The lack of code output is not every time--sometimes it shows up
But every time in us-east-2 there is nothing in the output folder, and in us-east-1 there is
Posting it here from Slack for history:
What I did:
- Configured
us-east-2 - Run download from dstack-examples
- Checked output artifacts All worked well
If possible, to help me reproduce this issue, please create a small public Git repo so I can reproduce it exactly as you do it.
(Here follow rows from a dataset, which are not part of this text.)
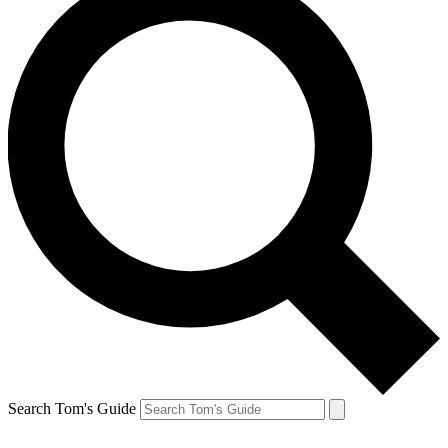
Search Tom's Guide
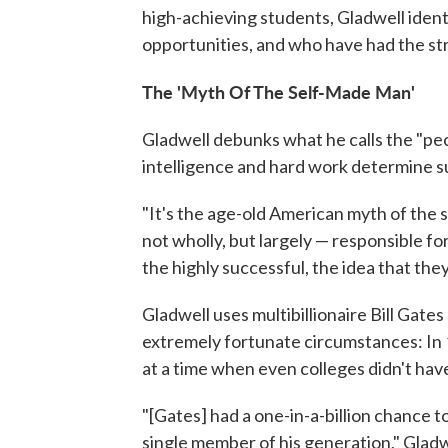
high-achieving students, Gladwell ident
opportunities, and who have had the st
The 'Myth Of The Self-Made Man'
Gladwell debunks what he calls the "pec
intelligence and hard work determine s
"It's the age-old American myth of the 
not wholly, but largely — responsible fo
the highly successful, the idea that the
Gladwell uses multibillionaire Bill Gat
extremely fortunate circumstances: In 
at a time when even colleges didn't hav
"[Gates] had a one-in-a-billion chance 
single member of his generation," Gladwel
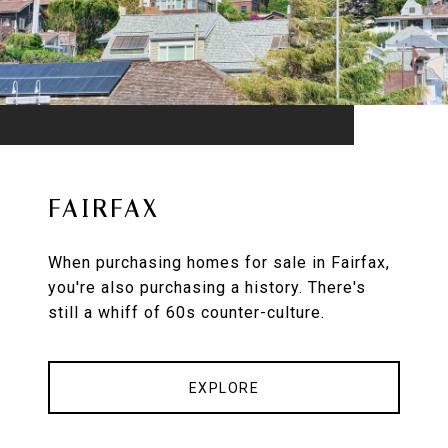
FAIRFAX
When purchasing homes for sale in Fairfax,
you're also purchasing a history. There's
still a whiff of 60s counter-culture.
EXPLORE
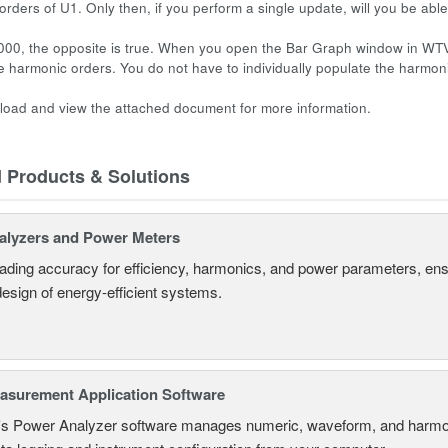
 orders of U1. Only then, if you perform a single update, will you be ab
00, the opposite is true. When you open the Bar Graph window in WTV
the harmonic orders. You do not have to individually populate the harmo
oad and view the attached document for more information.
d Products & Solutions
alyzers and Power Meters
eading accuracy for efficiency, harmonics, and power parameters, en
design of energy-efficient systems.
surement Application Software
s Power Analyzer software manages numeric, waveform, and harmon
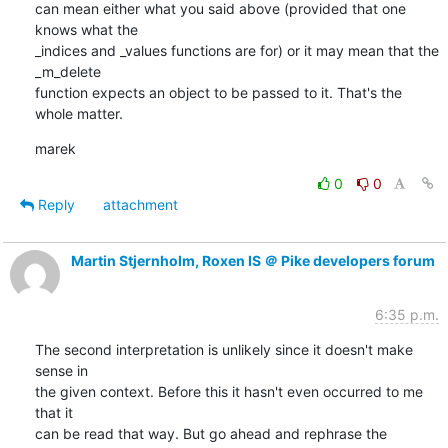
can mean either what you said above (provided that one 
knows what the

_indices and _values functions are for) or it may mean that the 
_m_delete

function expects an object to be passed to it. That's the 
whole matter.
marek
0
0
Reply
attachment
Martin Stjernholm, Roxen IS ＠ Pike developers forum
6:35 p.m.
The second interpretation is unlikely since it doesn't make 
sense in

the given context. Before this it hasn't even occurred to me 
that it

can be read that way. But go ahead and rephrase the 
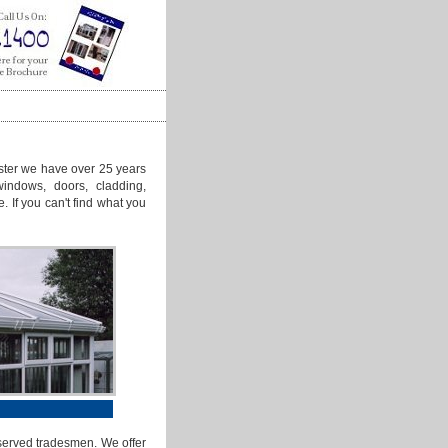
ster we have over 25 years
windows, doors, cladding,
e. If you can't find what you
 served tradesmen. We offer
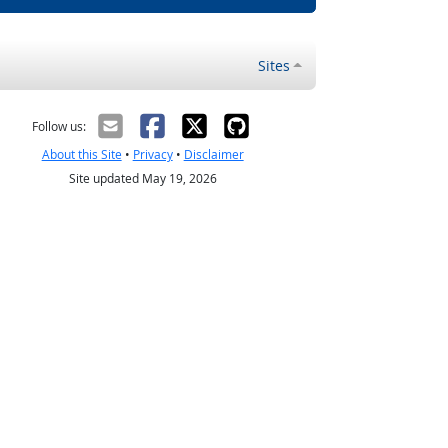
Sites
Follow us:
About this Site
•
Privacy
•
Disclaimer
Site updated May 19, 2026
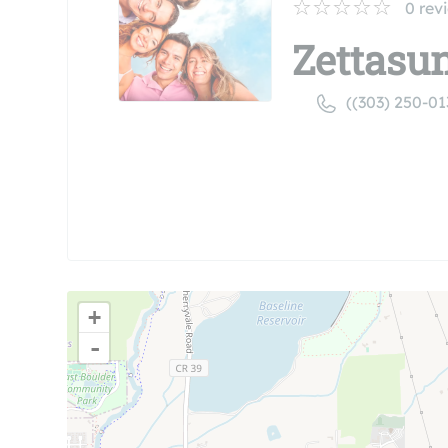
0
rev
Zettasun
((303) 250-01
+
-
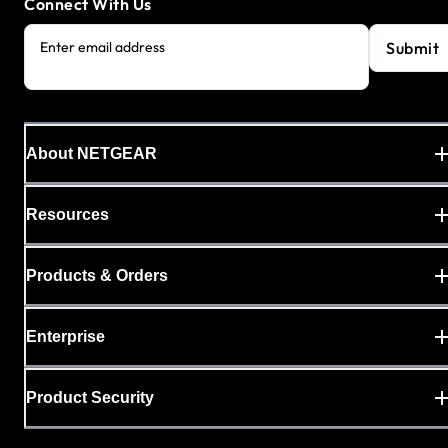
Connect With Us
Submit
Enter email address
About NETGEAR
Resources
Products & Orders
Enterprise
Product Security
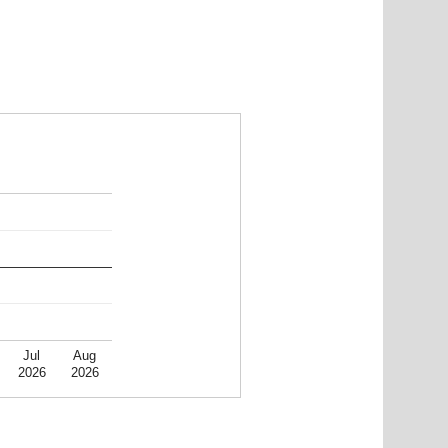
Jul
Aug
2026
2026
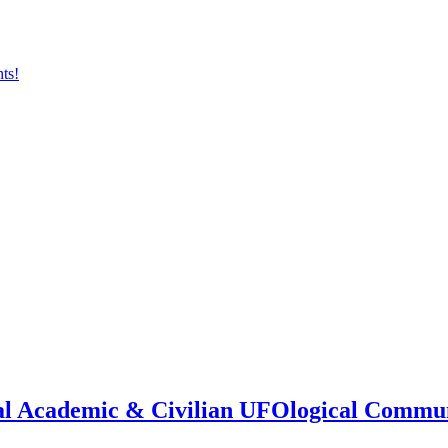
onal Academic & Civilian UFOlogical Commu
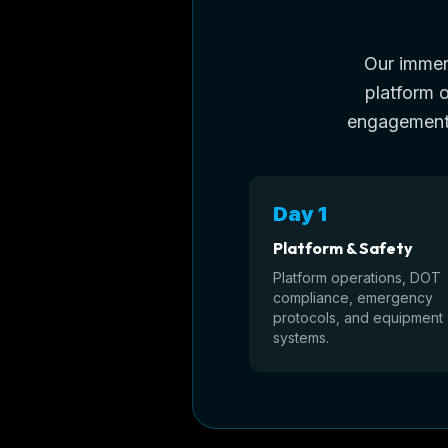
Our immers
platform 
engagement,
Day 1
Platform & Safety
Platform operations, DOT
compliance, emergency
protocols, and equipment
systems.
Also, in case it's possible, please attach the runner logs from CloudWatch for the corresponding runs.
CloudWatch Group: /dstack/runners<bucket-name>
I will organize a repo and update here when ready
I believe this is resolved in the current update, so I am closing.